Shudo Higashinakano bolstered Kitamura's argument in 2003 following the discovery of a top-secret document written in 1941 called "An Overview of Propaganda Operations of the International Information Division of the Central Information Department of the Nationalist Party: from 1938 to April 1941". The document lists Timperley's "What War Means" as a KMT propaganda book.

=== Criticism ===
The August 2, 2002, edition of Shūkan Kin'yōbi presented the criticisms and negative opinions of Hisashi Inoue, Bob Tadashi Wakabayashi, Haruki Watanabe, and of Tokushi Kasahara, who labelled Kitamura as a "denier of the Nanjing Massacre".

Hisashi Watanabe criticized Kitamura's thesis in the official bulletin of the Association of Returnees from China, acknowledging problems with the testimony of Zeng Xubai who, for instance, mistakenly reminisced that Timperley was present in Japanese-occupied Nanjing, and also suggesting that Zeng Xubai did not explicitly state a working relationship between Timperley and the KMT Central Information Department, which was only Wang Lingxiao's interpretation.
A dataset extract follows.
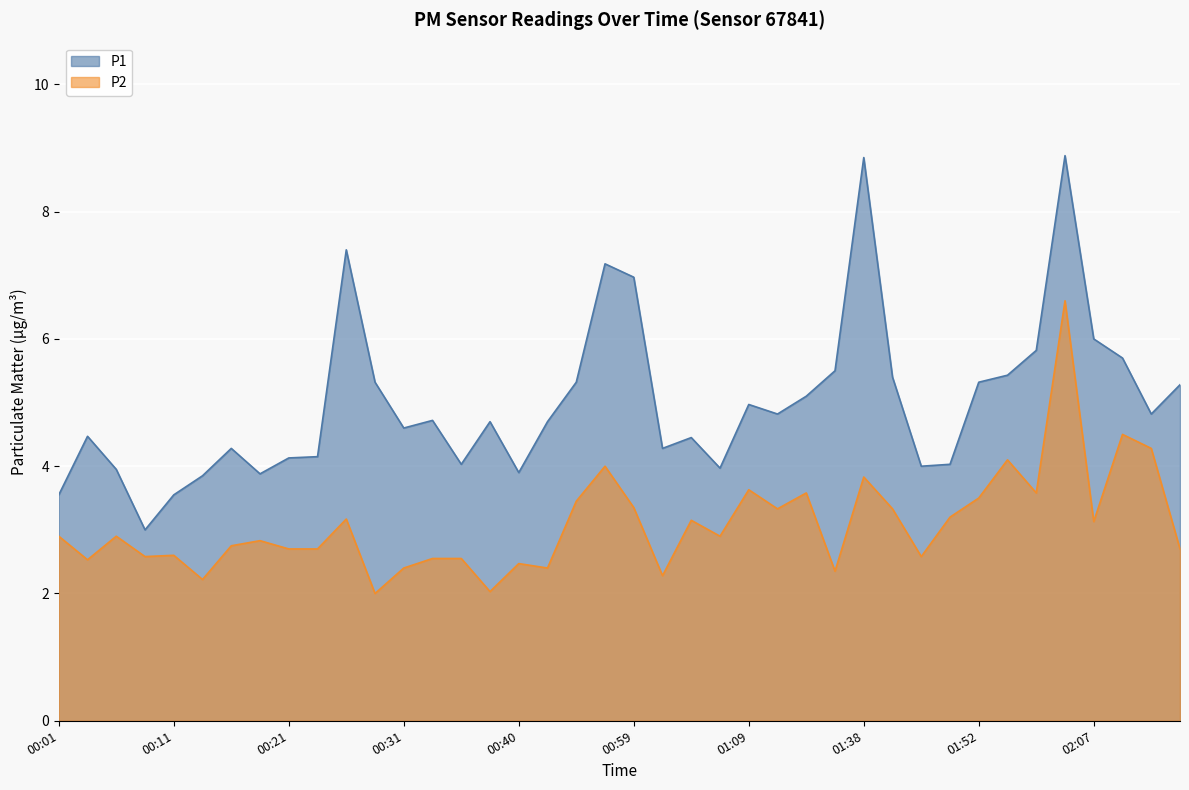

What is the label of the 25th point from the left?

01:09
In addition, Hisashi Inoue has argued that Zeng Xubai's claim to have commissioned Timperley was an error. A document of the KMT Central Information Department from the Second Historical Archives of China in Nanjing instead reads "We bought up as well as printed first-hand accounts of the Japanese army's massacre at Nanjing, one by Timperley himself and, by means of him, another by Smythe."
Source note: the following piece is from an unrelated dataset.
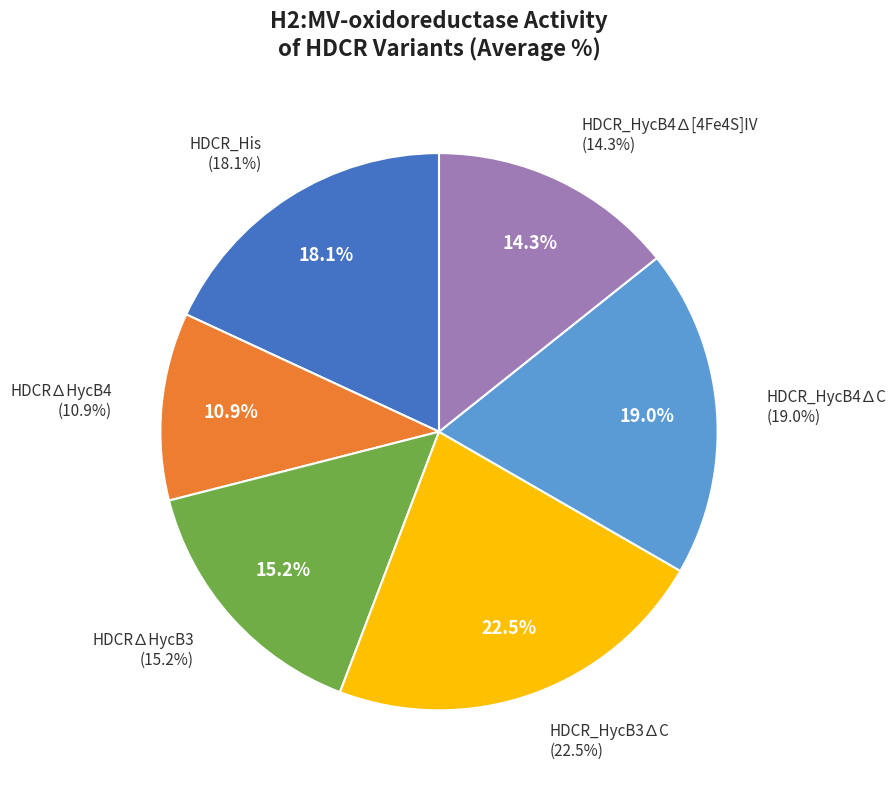

True or false: HDCR_HycB4∆C accounts for 19% of the total.

True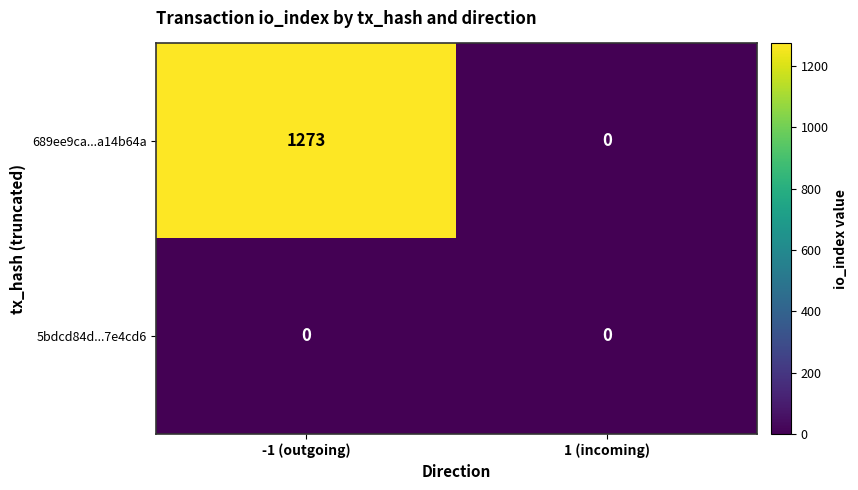

At which category is the sum across all series the highest?

-1 (outgoing)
Based on the essays written by Watanabe and Inoue, in 2007 Tokushi Kasahara concluded that "The autobiography of Zeng Xubai is self-serving and unreliable", and he furthermore pointed to Kitamura's greatest "trick" as his attempt to make his readers think that Timperley wrote the 1938 volume "What War Means" as a Chinese spy before he had actually become a KMT agent in 1939. He also attacked Kitamura on the matter that "He doesn't have a clue about how legal trials work, and he thought that the judges wrote their verdict while quoting from Timperley's book without even being able to distinguish the difference between an indictment and a verdict".

== Other works ==
Kitamura's book Daiichiji Kokkyōgassaku no Kenkyū: Gendai Chūgoku wo Keisei Shita Nidai Seiryoku no Shutsugen ("Research on the First United Front: The Emergence of the Two Great Powers that Constitute Modern China") was published by Iwanami Shoten in 1998. He explains in detail the trends of the Chinese Nationalist Party and the Chinese Communist Party that have moved modern China, centering on the establishment, development, and collapse of the cooperative relationship which they forged over the course of the Nationalist Party's unification of China which was tentatively completed in 1928.

In his book Chūgoku wa Shakaishugi de Shiawase ni Natta no ka ("Has Socialism Made China Happy?"), published by the PHP Institute in 2005, he argues that "The essence of the People's Republic of China is a feudalistic dynasty socialist in name only."

In 2008 the PHP Institute published a book he co-wrote with Lin Siyun entitled Nicchū Sensō: Sensō wo Nozonda Chūgoku, Nozomanakatta Nihon, translated into English as "The Reluctant Combatant: Japan and the Second Sino-Japanese War". In the book Kitamura and Siyun contemplate various aspects of the Second Sino-Japanese War and seek to refute the standard assumptions that "Japan waged a war of aggression and China was Japan's hapless victim".

==Translations==
Kitamura is a translator of Chinese and English who had translated into Japanese the works by Jerome Chen, Stuart R. Schram, Ray Huang, and Li Changping.